### [ПРЕДОСТАВЛЕННЫЙ ТЕКСТ]
|---|

Пряник
Скажу сразу: многое из того, что ты сейчас узнаешь, будет тебе неприятно. Ничего. Привыкай. Мне тоже было неприятно, но... как видишь, выжил. Главное — не впадать в панику и не раскисать, даже если тебя будут лупцевать дубинками по спине. На “ты” я тебя называю потому, что в тюрьме всех называют на “ты”. Здесь, в тюрьме, всем абсолютно безразлично, сколько тебе лет и какую должность ты занимал на воле. В крайнем случае заинтересует профессия: если ты радиоинженер, то при случае скажут починить сломавшийся телевизор (да, да, не удивляйся, демократия в советских тюрьмах шагнула настолько далеко, что даже в некоммерческих камерах встречаются телевизоры).
Итак, ты — пряник, то есть человек, впервые попавший в тюрьму. Ты, разумеется, невиновен, попался случайно, вот-вот выйдешь, стоит только позвонить адвокату, ну и так далее и тому подобная вольная ерунда. Поэтому запомни: попавший в тюрьму редко когда прводит в ней менее полугода. Так что настраивайся.
Лучше всего, если ты читаешь этот текст до того, как тупые потные ребята в сером приедут за тобой, когда у тебя есть еще шанс подготовиться ко всему происходящему не только психологически, но и, так сказать, материально. Причем нет разницы — и мне в том числе, — кто ты: преуспевающий бизнесмен, простой рабочий, бандит, военный или журналист. В нашей стране подследственно-арестованным, содержащимся в следственном изоляторе (читай — тюрьме), может оказаться кто угодно. (Даже — сам можешь вспомнить недавнюю наиновейшую историю государства Российского — и.о. Генерального прокурора или министр юстиции). Так что готовься заранее, ибо жители России подразделяются на две категории: тех, кто сидит, и тех, кто готовится. Есть, правда, еще и третья — фээсбэшники и всякого рода “мусора” — милиционеры, или, как их называют в тюрьме, “красные”, которые абсолютно ошибочно полагают, что им тюрьмы избежать удастся. Опыт свидетельствует, что удается немногим. Еще они напрочь игнорируют тот факт, что лица, благополучно посаженные ими в тюрьму, когда-нибудь так же благополучно из нее выйдут. (При медленном, но все же движении к вступлению в Европейский Союз Россия-таки отменит смертную казнь!) И многим из них захочется — так, любопытства ради, — поинтересоваться, как же там и чем же там поживает его любимый следак-следователь...
Но это другая тема. Тебя она пока всерьез не касается. Тебе надо для начала собрать “майдан”. Майдан — это такая большая, желательно, крепкая сумка, в которой зеки носят из камеры в камеру, из хаты в хату, по-тюремному, свой скарб.

|---|

### [ИЗВЛЕЧЁННЫЙ МАТЕРИАЛ]

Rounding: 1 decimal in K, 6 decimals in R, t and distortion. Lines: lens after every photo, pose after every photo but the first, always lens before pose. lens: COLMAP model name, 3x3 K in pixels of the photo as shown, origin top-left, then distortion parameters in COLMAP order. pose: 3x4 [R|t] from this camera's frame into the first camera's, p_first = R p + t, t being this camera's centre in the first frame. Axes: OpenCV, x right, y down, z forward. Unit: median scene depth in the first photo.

|---|

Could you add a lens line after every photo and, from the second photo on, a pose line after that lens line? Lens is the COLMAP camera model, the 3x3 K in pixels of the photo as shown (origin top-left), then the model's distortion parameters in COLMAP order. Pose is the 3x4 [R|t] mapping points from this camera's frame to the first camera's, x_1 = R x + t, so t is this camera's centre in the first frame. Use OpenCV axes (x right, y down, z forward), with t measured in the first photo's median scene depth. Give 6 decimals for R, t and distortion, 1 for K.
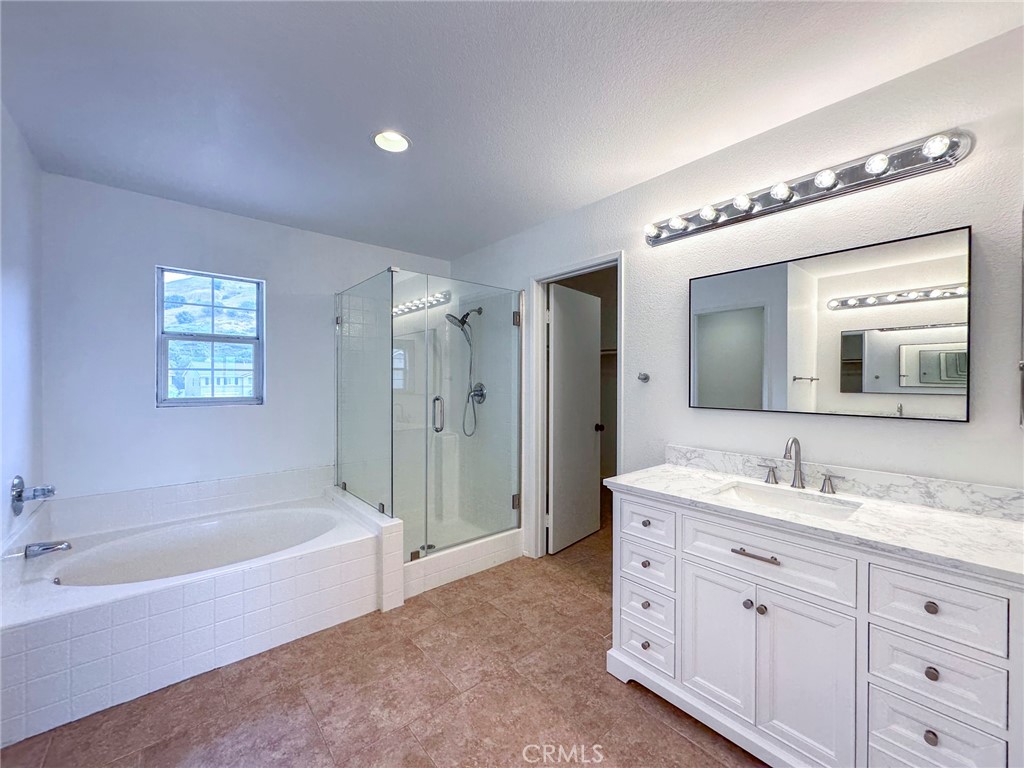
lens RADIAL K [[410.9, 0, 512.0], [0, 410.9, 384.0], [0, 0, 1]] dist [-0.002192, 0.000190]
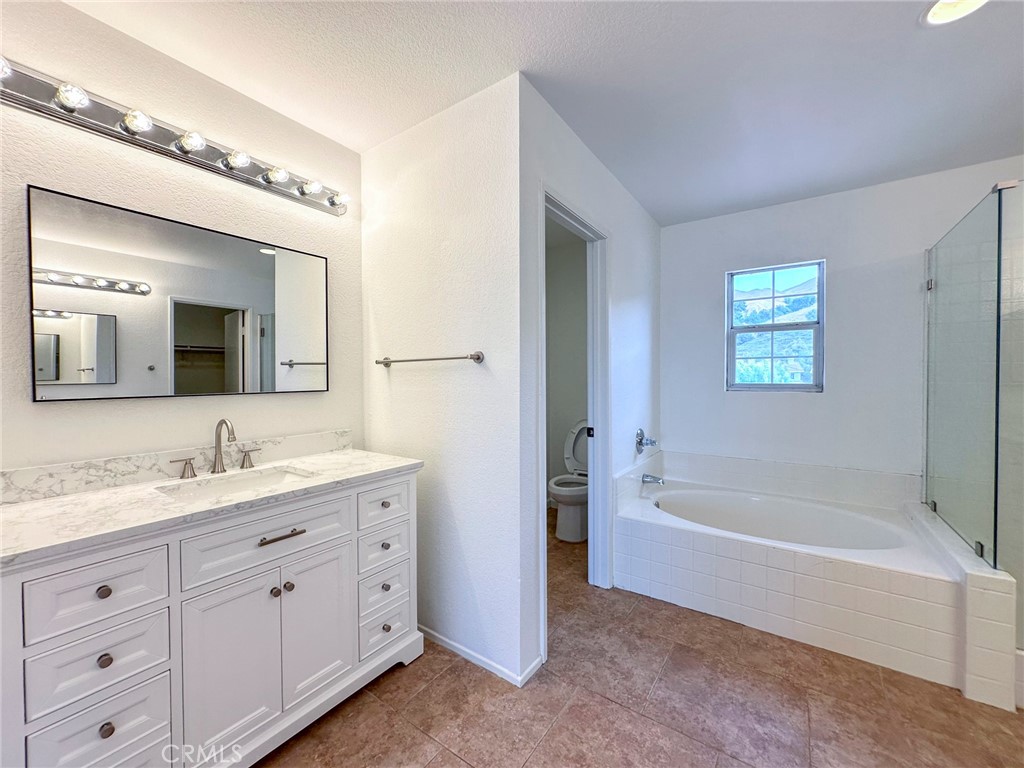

|---|

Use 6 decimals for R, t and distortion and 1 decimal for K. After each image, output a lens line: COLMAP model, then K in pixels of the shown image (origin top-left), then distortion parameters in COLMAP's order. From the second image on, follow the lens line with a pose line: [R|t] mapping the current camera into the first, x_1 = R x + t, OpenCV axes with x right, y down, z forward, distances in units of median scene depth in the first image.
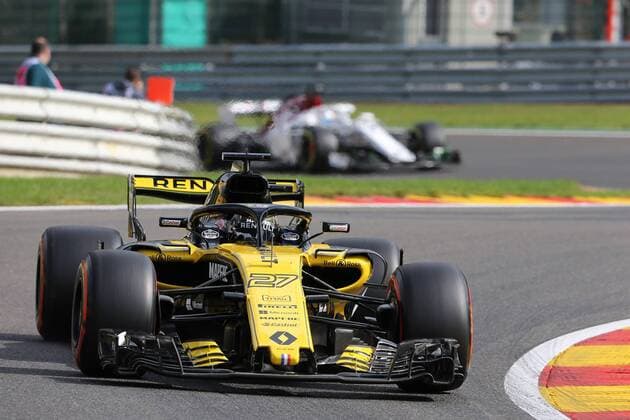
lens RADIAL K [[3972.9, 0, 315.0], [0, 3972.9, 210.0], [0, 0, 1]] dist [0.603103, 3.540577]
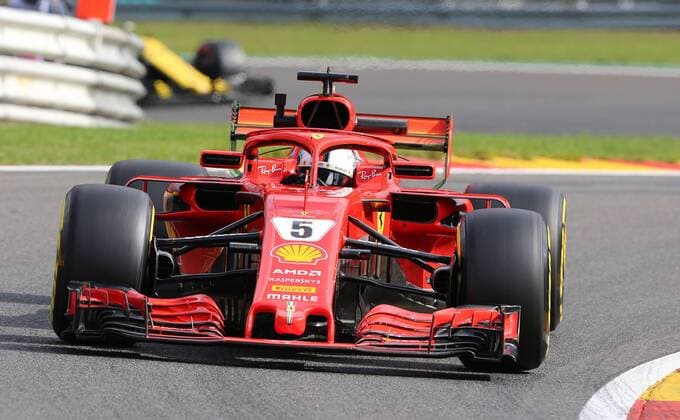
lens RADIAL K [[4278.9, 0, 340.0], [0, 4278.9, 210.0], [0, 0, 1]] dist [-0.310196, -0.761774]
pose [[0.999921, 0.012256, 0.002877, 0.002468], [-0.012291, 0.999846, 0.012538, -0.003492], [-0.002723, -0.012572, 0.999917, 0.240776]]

|---|

### [НАД ЧЕМ РАБОТАТЬ]
**a.** Ответьте на вопросы по тексту «Пряник»:
(i) Как называют человека, впервые попавшего в тюрьму?
(ii) Сколько, как правило, проводит в тюрьме тот, кто туда попал?
(iii) Что такое майдан?
**b.** Перескажите короче абзац текста «Пряник», начинающийся словами «Скажу сразу», сохранив его основные факты.
**c.** Объясните по тексту «Пряник», почему автор советует готовиться к тюрьме заранее. Уложитесь в одно–три предложения.
Отвечайте, опираясь только на текст «Пряник», без материала.

### [ОТВЕТЫ ПО ЗАДАНИЯМ]
**a.**
(i) Пряник.
(ii) Редко менее полугода.
(iii) Большая, желательно крепкая сумка, в которой заключённые носят свой скарб из камеры в камеру.

**b.** Многое из того, что предстоит узнать, будет неприятным. К этому надо привыкать и не поддаваться панике, даже если бьют дубинками по спине. В тюрьме всех называют на «ты», и никому нет дела ни до возраста, ни до прежней должности. Интерес может вызвать разве что профессия: радиоинженера, например, попросят починить телевизор, ведь телевизоры бывают даже в некоммерческих камерах.

**c.** В следственном изоляторе может оказаться кто угодно: от простого рабочего до и.о. Генерального прокурора или министра юстиции. Кроме того, жители России делятся на тех, кто сидит, и тех, кто готовится.